Instruction
The answer is the exact run of lines in the listing below from the line containing "<source format=sv>" up to and including the line containing "<source format=v>", with pictures removed.
*-*-*
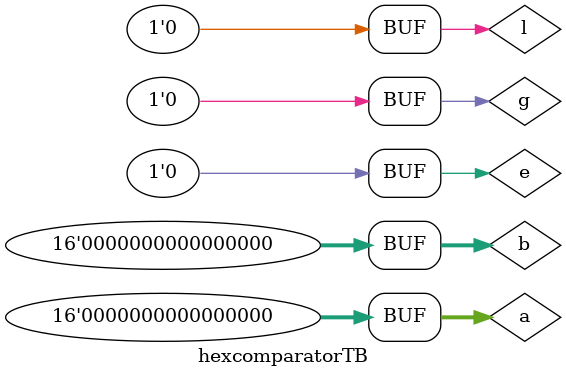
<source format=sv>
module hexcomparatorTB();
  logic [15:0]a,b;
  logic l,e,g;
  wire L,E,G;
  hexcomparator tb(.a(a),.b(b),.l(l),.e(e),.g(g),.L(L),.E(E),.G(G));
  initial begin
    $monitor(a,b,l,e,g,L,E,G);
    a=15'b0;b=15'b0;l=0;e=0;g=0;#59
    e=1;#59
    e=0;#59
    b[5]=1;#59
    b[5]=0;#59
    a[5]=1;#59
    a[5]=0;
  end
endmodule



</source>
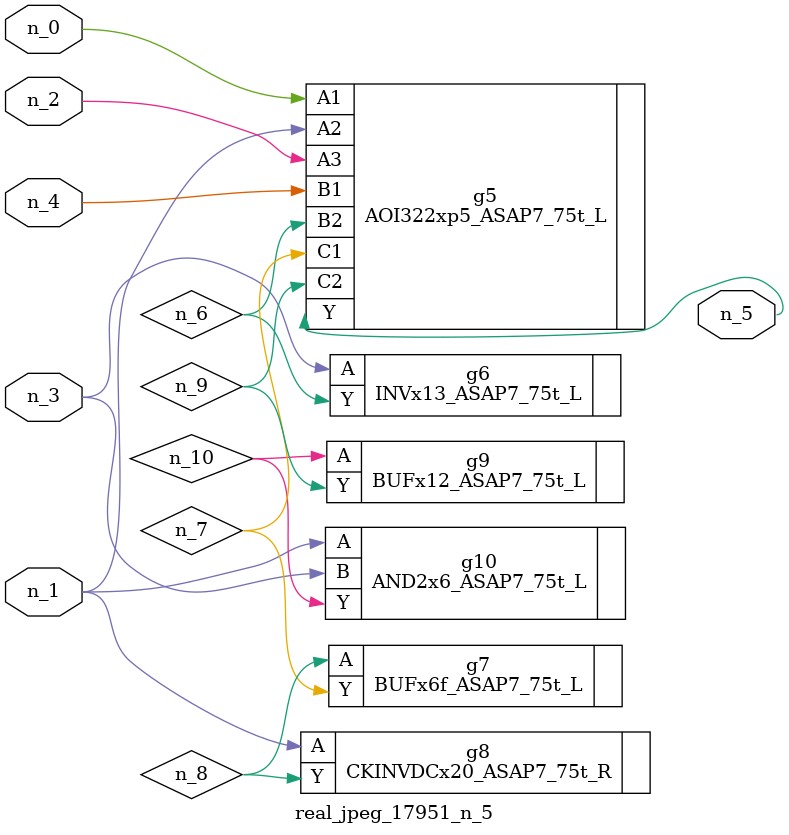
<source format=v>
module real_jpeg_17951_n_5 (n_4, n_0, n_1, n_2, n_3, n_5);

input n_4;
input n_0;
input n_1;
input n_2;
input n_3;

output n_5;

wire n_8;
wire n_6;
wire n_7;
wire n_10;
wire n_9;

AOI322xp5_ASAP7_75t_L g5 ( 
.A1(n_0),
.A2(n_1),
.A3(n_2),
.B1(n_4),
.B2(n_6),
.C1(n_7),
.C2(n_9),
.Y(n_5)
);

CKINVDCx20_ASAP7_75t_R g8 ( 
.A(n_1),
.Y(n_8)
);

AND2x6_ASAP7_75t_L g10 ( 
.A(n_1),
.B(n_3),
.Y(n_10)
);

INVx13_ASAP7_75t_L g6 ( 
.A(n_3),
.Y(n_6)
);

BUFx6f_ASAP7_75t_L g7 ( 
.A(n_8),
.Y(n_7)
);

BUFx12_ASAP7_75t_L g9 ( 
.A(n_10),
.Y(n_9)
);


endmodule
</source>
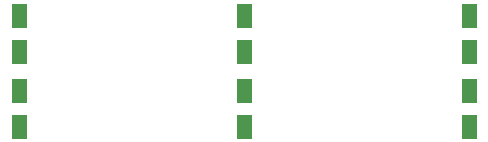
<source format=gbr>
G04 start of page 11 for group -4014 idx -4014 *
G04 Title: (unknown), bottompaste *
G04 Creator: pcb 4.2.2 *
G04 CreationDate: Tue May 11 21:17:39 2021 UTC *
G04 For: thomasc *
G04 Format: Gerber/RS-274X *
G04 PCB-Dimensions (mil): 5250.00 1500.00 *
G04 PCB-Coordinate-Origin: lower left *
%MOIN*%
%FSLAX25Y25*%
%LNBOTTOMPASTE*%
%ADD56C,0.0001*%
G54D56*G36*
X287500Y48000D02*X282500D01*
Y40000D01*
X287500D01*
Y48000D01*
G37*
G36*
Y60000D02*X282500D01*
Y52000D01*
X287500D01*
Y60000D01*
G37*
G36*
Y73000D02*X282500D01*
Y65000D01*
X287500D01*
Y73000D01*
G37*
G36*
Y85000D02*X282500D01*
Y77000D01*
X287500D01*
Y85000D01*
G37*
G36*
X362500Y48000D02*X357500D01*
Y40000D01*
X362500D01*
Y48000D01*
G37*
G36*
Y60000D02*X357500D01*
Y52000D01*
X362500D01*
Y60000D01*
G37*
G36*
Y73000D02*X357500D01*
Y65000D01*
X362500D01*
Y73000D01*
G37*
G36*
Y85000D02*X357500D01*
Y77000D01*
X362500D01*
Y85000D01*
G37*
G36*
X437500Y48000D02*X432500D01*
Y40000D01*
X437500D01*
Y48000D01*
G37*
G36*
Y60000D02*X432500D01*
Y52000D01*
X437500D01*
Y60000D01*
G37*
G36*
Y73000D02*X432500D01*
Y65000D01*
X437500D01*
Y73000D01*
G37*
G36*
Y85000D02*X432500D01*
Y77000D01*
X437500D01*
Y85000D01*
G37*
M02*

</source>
*-*-*
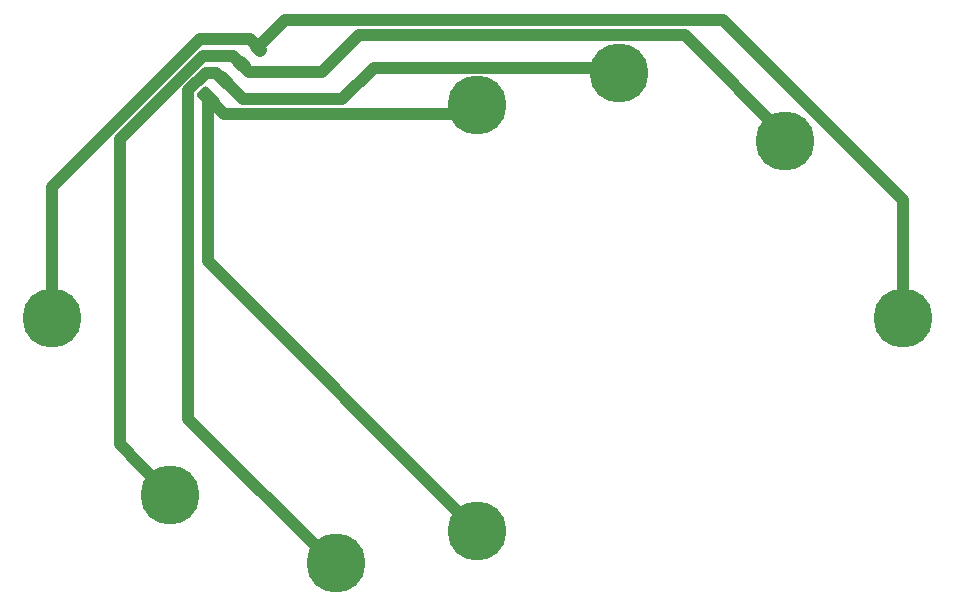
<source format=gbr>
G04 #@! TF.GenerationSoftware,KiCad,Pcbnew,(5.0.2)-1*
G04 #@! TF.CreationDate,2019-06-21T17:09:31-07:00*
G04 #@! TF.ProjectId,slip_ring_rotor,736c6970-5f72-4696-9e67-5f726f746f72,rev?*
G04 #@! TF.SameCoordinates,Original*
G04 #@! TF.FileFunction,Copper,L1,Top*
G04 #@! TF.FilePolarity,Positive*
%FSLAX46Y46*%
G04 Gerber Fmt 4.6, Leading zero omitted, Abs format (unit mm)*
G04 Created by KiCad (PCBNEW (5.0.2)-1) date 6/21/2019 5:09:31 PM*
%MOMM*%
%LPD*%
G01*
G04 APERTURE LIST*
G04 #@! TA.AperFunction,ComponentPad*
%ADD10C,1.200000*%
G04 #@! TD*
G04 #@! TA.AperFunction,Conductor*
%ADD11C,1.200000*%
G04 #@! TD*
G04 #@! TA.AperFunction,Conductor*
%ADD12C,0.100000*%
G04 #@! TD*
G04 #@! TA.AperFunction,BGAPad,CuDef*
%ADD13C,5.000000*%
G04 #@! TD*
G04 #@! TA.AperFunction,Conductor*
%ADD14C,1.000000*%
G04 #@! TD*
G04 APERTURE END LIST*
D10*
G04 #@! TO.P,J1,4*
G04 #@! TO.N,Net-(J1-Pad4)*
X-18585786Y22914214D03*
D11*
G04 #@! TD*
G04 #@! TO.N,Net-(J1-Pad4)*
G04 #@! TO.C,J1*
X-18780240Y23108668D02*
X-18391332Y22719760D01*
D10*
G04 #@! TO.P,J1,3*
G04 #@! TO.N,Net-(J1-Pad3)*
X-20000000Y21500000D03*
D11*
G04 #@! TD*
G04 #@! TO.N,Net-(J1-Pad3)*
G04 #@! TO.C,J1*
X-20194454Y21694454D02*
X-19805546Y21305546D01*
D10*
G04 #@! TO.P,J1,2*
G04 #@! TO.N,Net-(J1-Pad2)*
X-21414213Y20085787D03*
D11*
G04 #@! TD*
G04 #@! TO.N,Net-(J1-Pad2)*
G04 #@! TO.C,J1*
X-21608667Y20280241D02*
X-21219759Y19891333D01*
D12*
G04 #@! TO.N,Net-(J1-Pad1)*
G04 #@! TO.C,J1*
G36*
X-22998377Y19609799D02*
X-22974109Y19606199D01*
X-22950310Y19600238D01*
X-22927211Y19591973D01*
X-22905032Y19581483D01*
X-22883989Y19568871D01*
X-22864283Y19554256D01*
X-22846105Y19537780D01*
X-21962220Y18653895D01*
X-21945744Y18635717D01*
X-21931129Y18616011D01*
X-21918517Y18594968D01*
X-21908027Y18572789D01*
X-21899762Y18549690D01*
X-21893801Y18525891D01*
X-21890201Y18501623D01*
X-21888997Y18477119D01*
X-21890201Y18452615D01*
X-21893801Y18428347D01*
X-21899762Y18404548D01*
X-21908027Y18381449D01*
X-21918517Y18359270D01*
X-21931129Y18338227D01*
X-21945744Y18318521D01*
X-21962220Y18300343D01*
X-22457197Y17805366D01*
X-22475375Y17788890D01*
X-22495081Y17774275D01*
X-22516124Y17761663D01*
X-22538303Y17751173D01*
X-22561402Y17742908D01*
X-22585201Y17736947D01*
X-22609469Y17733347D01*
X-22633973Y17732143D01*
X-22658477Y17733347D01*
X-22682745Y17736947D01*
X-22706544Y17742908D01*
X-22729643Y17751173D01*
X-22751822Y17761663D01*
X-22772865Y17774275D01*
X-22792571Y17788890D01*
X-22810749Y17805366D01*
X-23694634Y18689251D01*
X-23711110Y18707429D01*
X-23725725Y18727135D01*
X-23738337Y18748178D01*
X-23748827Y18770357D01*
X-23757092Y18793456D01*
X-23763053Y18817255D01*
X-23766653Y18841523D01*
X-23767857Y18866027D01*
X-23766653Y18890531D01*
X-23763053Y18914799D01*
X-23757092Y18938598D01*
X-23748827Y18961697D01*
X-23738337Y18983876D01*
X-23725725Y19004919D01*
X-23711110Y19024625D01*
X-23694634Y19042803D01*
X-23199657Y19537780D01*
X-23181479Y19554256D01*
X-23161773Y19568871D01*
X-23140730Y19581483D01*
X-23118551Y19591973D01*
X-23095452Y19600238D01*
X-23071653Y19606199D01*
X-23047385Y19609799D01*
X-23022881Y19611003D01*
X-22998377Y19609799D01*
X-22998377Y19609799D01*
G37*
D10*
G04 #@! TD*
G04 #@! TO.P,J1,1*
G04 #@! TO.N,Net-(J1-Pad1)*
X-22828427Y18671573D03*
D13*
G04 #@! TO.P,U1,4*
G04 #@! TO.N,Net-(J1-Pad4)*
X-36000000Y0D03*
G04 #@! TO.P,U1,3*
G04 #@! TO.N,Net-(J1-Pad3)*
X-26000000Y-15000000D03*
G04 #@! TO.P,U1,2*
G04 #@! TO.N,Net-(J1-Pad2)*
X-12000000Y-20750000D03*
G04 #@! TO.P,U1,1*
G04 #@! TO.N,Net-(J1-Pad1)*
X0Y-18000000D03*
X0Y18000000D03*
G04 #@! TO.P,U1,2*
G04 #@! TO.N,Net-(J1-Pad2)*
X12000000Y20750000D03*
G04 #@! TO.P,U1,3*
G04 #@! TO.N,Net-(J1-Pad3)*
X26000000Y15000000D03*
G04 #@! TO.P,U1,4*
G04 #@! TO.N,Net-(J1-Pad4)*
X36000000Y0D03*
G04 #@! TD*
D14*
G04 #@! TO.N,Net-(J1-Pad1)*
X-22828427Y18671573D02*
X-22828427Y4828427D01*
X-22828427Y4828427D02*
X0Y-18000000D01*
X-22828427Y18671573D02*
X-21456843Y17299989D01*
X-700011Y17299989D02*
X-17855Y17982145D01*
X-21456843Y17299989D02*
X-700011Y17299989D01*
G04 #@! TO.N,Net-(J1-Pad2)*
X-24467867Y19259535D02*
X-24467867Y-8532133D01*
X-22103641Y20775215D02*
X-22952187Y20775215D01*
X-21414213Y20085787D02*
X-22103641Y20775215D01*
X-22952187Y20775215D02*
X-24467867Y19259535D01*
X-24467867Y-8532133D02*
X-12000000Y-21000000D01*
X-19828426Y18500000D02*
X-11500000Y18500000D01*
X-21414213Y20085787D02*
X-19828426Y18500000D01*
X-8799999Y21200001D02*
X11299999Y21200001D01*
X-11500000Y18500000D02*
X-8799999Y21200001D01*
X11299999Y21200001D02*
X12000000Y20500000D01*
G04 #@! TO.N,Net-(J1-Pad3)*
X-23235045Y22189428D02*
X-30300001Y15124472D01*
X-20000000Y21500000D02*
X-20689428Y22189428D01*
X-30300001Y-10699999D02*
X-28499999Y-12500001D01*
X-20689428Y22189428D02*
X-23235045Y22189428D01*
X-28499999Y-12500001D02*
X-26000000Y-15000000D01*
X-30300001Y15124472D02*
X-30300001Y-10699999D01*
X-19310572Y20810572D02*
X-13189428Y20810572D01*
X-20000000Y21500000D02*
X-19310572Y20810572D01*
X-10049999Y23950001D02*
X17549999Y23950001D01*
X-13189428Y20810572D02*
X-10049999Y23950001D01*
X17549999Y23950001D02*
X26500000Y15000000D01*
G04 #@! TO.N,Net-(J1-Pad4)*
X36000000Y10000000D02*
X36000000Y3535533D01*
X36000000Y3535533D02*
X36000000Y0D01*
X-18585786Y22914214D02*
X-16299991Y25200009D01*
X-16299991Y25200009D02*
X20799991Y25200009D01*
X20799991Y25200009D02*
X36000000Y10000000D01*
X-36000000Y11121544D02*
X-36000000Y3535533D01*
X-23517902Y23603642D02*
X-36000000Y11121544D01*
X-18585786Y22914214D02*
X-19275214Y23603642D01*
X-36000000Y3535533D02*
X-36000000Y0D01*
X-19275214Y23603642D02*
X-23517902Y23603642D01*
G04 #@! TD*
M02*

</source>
*-*-*
Response to this task
<source format=sv>
module hexcomparatorTB();
  logic [15:0]a,b;
  logic l,e,g;
  wire L,E,G;
  hexcomparator tb(.a(a),.b(b),.l(l),.e(e),.g(g),.L(L),.E(E),.G(G));
  initial begin
    $monitor(a,b,l,e,g,L,E,G);
    a=15'b0;b=15'b0;l=0;e=0;g=0;#59
    e=1;#59
    e=0;#59
    b[5]=1;#59
    b[5]=0;#59
    a[5]=1;#59
    a[5]=0;
  end
endmodule



</source>
<source format=v>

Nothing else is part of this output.